ASSEMBLYMEMBER TOM AMMIANO: They have ninety days. You could walk out of that courtroom yesterday and think they’ve already made that decision. However, you know, there’s always a chance. There’s always hope. There’s always the feeling that particularly that one justice, Kennard, was kind of grandstanding, playing to the house to show how she wasn’t going to be bought out by a motion, etc., and so forth, and she could be doing that for show.
But actually going through it and then going downstairs, it was very ugly outside. You know, I’m used to all kinds of “Homosexuals are perverts!” and “You’re going to burn in hell!” But there seemed to be a larger number this time, and they were unruly, and they had signs like “Dan White is a hero.” And when we got up to speak to the crowd, they tried to shout us down. You know, they can’t shut up a big queen. That’s what I said to them. But it was very unsettling. And they had their children there with them.

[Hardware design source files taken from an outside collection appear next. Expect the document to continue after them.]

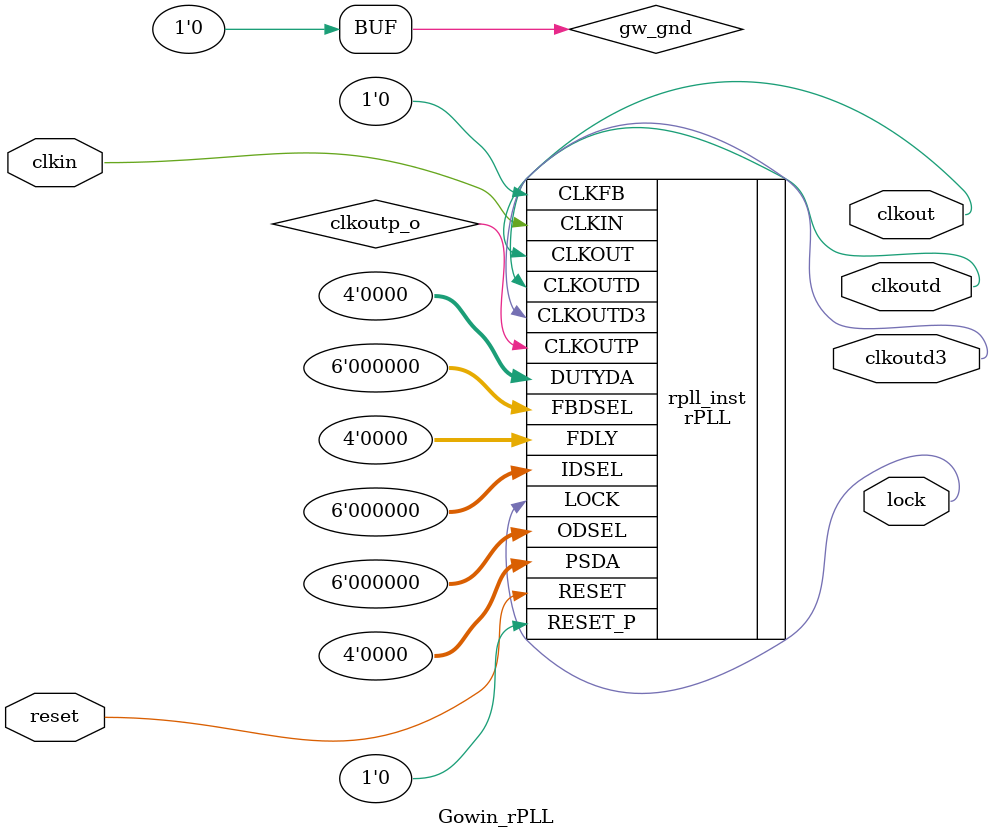
<source format=v>

module Gowin_rPLL (clkout, lock, clkoutd, clkoutd3, reset, clkin);

output clkout;
output lock;
output clkoutd;
output clkoutd3;
input reset;
input clkin;

wire clkoutp_o;
wire gw_gnd;

assign gw_gnd = 1'b0;

rPLL rpll_inst (
    .CLKOUT(clkout),
    .LOCK(lock),
    .CLKOUTP(clkoutp_o),
    .CLKOUTD(clkoutd),
    .CLKOUTD3(clkoutd3),
    .RESET(reset),
    .RESET_P(gw_gnd),
    .CLKIN(clkin),
    .CLKFB(gw_gnd),
    .FBDSEL({gw_gnd,gw_gnd,gw_gnd,gw_gnd,gw_gnd,gw_gnd}),
    .IDSEL({gw_gnd,gw_gnd,gw_gnd,gw_gnd,gw_gnd,gw_gnd}),
    .ODSEL({gw_gnd,gw_gnd,gw_gnd,gw_gnd,gw_gnd,gw_gnd}),
    .PSDA({gw_gnd,gw_gnd,gw_gnd,gw_gnd}),
    .DUTYDA({gw_gnd,gw_gnd,gw_gnd,gw_gnd}),
    .FDLY({gw_gnd,gw_gnd,gw_gnd,gw_gnd})
);

defparam rpll_inst.FCLKIN = "27";
defparam rpll_inst.DYN_IDIV_SEL = "false";
defparam rpll_inst.IDIV_SEL = 8;
defparam rpll_inst.DYN_FBDIV_SEL = "false";
defparam rpll_inst.FBDIV_SEL = 31;
defparam rpll_inst.DYN_ODIV_SEL = "false";
defparam rpll_inst.ODIV_SEL = 8;
defparam rpll_inst.PSDA_SEL = "0000";
defparam rpll_inst.DYN_DA_EN = "false";
defparam rpll_inst.DUTYDA_SEL = "1000";
defparam rpll_inst.CLKOUT_FT_DIR = 1'b1;
defparam rpll_inst.CLKOUTP_FT_DIR = 1'b1;
defparam rpll_inst.CLKOUT_DLY_STEP = 0;
defparam rpll_inst.CLKOUTP_DLY_STEP = 0;
defparam rpll_inst.CLKFB_SEL = "internal";
defparam rpll_inst.CLKOUT_BYPASS = "false";
defparam rpll_inst.CLKOUTP_BYPASS = "false";
defparam rpll_inst.CLKOUTD_BYPASS = "false";
defparam rpll_inst.DYN_SDIV_SEL = 2;
defparam rpll_inst.CLKOUTD_SRC = "CLKOUT";
defparam rpll_inst.CLKOUTD3_SRC = "CLKOUT";
defparam rpll_inst.DEVICE = "GW1NR-9C";

endmodule //Gowin_rPLL

</source>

AMY GOODMAN: Tom Ammiano, before we leave, you have also introduced a bill to legalize marijuana —-
ASSEMBLYMEMBER TOM AMMIANO: Yes, yes, yeah.

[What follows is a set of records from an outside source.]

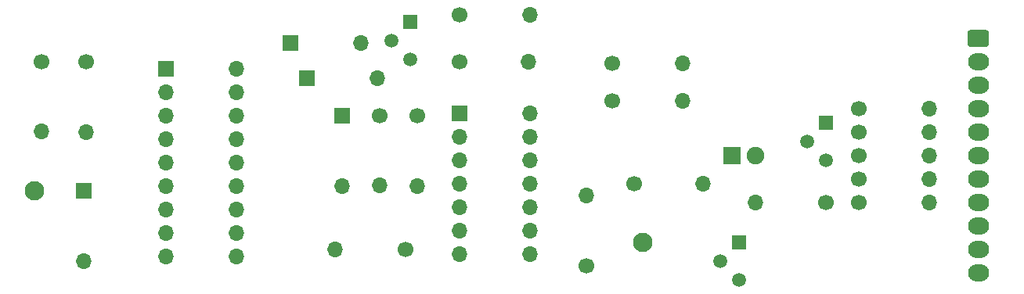
<source format=gbr>
%TF.GenerationSoftware,KiCad,Pcbnew,5.1.6-c6e7f7d~86~ubuntu16.04.1*%
%TF.CreationDate,2020-07-04T05:21:27+01:00*%
%TF.ProjectId,g850-pic-prog,67383530-2d70-4696-932d-70726f672e6b,rev?*%
%TF.SameCoordinates,Original*%
%TF.FileFunction,Soldermask,Bot*%
%TF.FilePolarity,Negative*%
%FSLAX46Y46*%
G04 Gerber Fmt 4.6, Leading zero omitted, Abs format (unit mm)*
G04 Created by KiCad (PCBNEW 5.1.6-c6e7f7d~86~ubuntu16.04.1) date 2020-07-04 05:21:27*
%MOMM*%
%LPD*%
G01*
G04 APERTURE LIST*
%ADD10C,1.497000*%
%ADD11R,1.497000X1.497000*%
%ADD12O,1.700000X1.700000*%
%ADD13R,1.700000X1.700000*%
%ADD14C,2.100000*%
%ADD15C,1.700000*%
%ADD16O,2.290000X1.840000*%
%ADD17C,1.900000*%
%ADD18R,1.900000X1.900000*%
G04 APERTURE END LIST*
D10*
%TO.C,Q2*%
X183388000Y-86106000D03*
X181356000Y-84074000D03*
D11*
X183388000Y-82042000D03*
%TD*%
D12*
%TO.C,U2*%
X119634000Y-76200000D03*
X112014000Y-96520000D03*
X119634000Y-78740000D03*
X112014000Y-93980000D03*
X119634000Y-81280000D03*
X112014000Y-91440000D03*
X119634000Y-83820000D03*
X112014000Y-88900000D03*
X119634000Y-86360000D03*
X112014000Y-86360000D03*
X119634000Y-88900000D03*
X112014000Y-83820000D03*
X119634000Y-91440000D03*
X112014000Y-81280000D03*
X119634000Y-93980000D03*
X112014000Y-78740000D03*
X119634000Y-96520000D03*
D13*
X112014000Y-76200000D03*
%TD*%
D12*
%TO.C,U1*%
X151384000Y-81026000D03*
X143764000Y-96266000D03*
X151384000Y-83566000D03*
X143764000Y-93726000D03*
X151384000Y-86106000D03*
X143764000Y-91186000D03*
X151384000Y-88646000D03*
X143764000Y-88646000D03*
X151384000Y-91186000D03*
X143764000Y-86106000D03*
X151384000Y-93726000D03*
X143764000Y-83566000D03*
X151384000Y-96266000D03*
D13*
X143764000Y-81026000D03*
%TD*%
D14*
%TO.C,TP2*%
X97790000Y-89408000D03*
%TD*%
%TO.C,TP1*%
X163576000Y-94996000D03*
%TD*%
D12*
%TO.C,R13*%
X194564000Y-80518000D03*
D15*
X186944000Y-80518000D03*
%TD*%
D12*
%TO.C,R12*%
X194564000Y-90678000D03*
D15*
X186944000Y-90678000D03*
%TD*%
D12*
%TO.C,R11*%
X167962000Y-79614000D03*
D15*
X160342000Y-79614000D03*
%TD*%
D12*
%TO.C,R10*%
X157480000Y-89916000D03*
D15*
X157480000Y-97536000D03*
%TD*%
D12*
%TO.C,R9*%
X194564000Y-88138000D03*
D15*
X186944000Y-88138000D03*
%TD*%
D12*
%TO.C,R8*%
X194564000Y-85598000D03*
D15*
X186944000Y-85598000D03*
%TD*%
D12*
%TO.C,R7*%
X167962000Y-75564000D03*
D15*
X160342000Y-75564000D03*
%TD*%
D12*
%TO.C,R6*%
X194564000Y-83058000D03*
D15*
X186944000Y-83058000D03*
%TD*%
D12*
%TO.C,R5*%
X151384000Y-70358000D03*
D15*
X143764000Y-70358000D03*
%TD*%
D12*
%TO.C,R4*%
X130302000Y-95758000D03*
D15*
X137922000Y-95758000D03*
%TD*%
D12*
%TO.C,R3*%
X175768000Y-90678000D03*
D15*
X183388000Y-90678000D03*
%TD*%
D12*
%TO.C,R2*%
X103378000Y-83058000D03*
D15*
X103378000Y-75438000D03*
%TD*%
D12*
%TO.C,R1*%
X139192000Y-88900000D03*
D15*
X139192000Y-81280000D03*
%TD*%
D10*
%TO.C,Q3*%
X173990000Y-99060000D03*
X171958000Y-97028000D03*
D11*
X173990000Y-94996000D03*
%TD*%
D10*
%TO.C,Q1*%
X138430000Y-75184000D03*
X136398000Y-73152000D03*
D11*
X138430000Y-71120000D03*
%TD*%
D16*
%TO.C,J1*%
X199898000Y-98298000D03*
X199898000Y-95758000D03*
X199898000Y-93218000D03*
X199898000Y-90678000D03*
X199898000Y-88138000D03*
X199898000Y-85598000D03*
X199898000Y-83058000D03*
X199898000Y-80518000D03*
X199898000Y-77978000D03*
X199898000Y-75438000D03*
G36*
G01*
X199017367Y-71978000D02*
X200778633Y-71978000D01*
G75*
G02*
X201043000Y-72242367I0J-264367D01*
G01*
X201043000Y-73553633D01*
G75*
G02*
X200778633Y-73818000I-264367J0D01*
G01*
X199017367Y-73818000D01*
G75*
G02*
X198753000Y-73553633I0J264367D01*
G01*
X198753000Y-72242367D01*
G75*
G02*
X199017367Y-71978000I264367J0D01*
G01*
G37*
%TD*%
D17*
%TO.C,D5*%
X175768000Y-85598000D03*
D18*
X173228000Y-85598000D03*
%TD*%
D12*
%TO.C,D4*%
X103124000Y-97028000D03*
D13*
X103124000Y-89408000D03*
%TD*%
D12*
%TO.C,D3*%
X133096000Y-73406000D03*
D13*
X125476000Y-73406000D03*
%TD*%
D12*
%TO.C,D2*%
X134874000Y-77216000D03*
D13*
X127254000Y-77216000D03*
%TD*%
D12*
%TO.C,D1*%
X131064000Y-88900000D03*
D13*
X131064000Y-81280000D03*
%TD*%
D12*
%TO.C,C4*%
X98552000Y-82938000D03*
D15*
X98552000Y-75438000D03*
%TD*%
D12*
%TO.C,C3*%
X170162000Y-88614000D03*
D15*
X162662000Y-88614000D03*
%TD*%
D12*
%TO.C,C2*%
X151264000Y-75438000D03*
D15*
X143764000Y-75438000D03*
%TD*%
D12*
%TO.C,C1*%
X135128000Y-88780000D03*
D15*
X135128000Y-81280000D03*
%TD*%
M02*

</source>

AMY GOODMAN: —- in California, as a means to raise revenue. California could go bankrupt. Talk about this bill.
ASSEMBLYMEMBER TOM AMMIANO: Yeah, I’m very excited by it. It’s an idea that’s been around — John Vasconcellos in 2004 —- but it’s never been introduced for the possibility of legislation. It would decriminalize marijuana, regulate it and then tax it. There’s a $14 billion marijuana industry that’s no longer your, you know, avuncular hippy in Humboldt County, but large cartels in state parks, you know, shooting and killing by happenstance, you know, hikers who come upon their fortified plantations. Our Board of Equalization, which is our taxing body, estimates $1 billion could go into California’s economy, to our coffers. I just went through a brutal budget situation where we had to hold our nose and vote for all kinds of horrible things. California really is on the brink of economic destruction. And it seems so hypocritical. The war on drugs has failed. This industry is operating under everyone’s nose, you know, not to not only capture the income, but also the ability to make a good public policy call here. And -—
AMY GOODMAN: State Assemblyman Ammiano, I want to thank you for being with us. Of course, we’ll continue to follow the State Supreme Court case. A couple days ago, thousands marched to lift the ban on same-sex marriage, and the hearings yesterday were watched on Jumbotrons around San Francisco. We’ll go out with the words of Sean Penn, when he won the Oscar Award, talking about, of course, Harvey Milk. He starred in Milk.
SEAN PENN: For those who saw the signs of hatred as our cars drove in tonight, I think that it is a good time for those who voted for the ban against gay marriage to sit and reflect and anticipate their great shame and the shame in their grandchildren’s eyes if they continue that way of support. We’ve got to have equal rights for everyone.
AMY GOODMAN: The music, “Fidelity” by Regina Spektor. We played for our TV audience photographs. The Courage Campaign asked its members to send in photographs of themselves with signs that read, “Please don’t divorce us” or “please don’t divorce our friends/co-workers.” They were inundated with over 1,500 photos. The video has been viewed more than a million times, making it the most-watched video of its kind in California history. You can watch some of it right here at democracynow.org.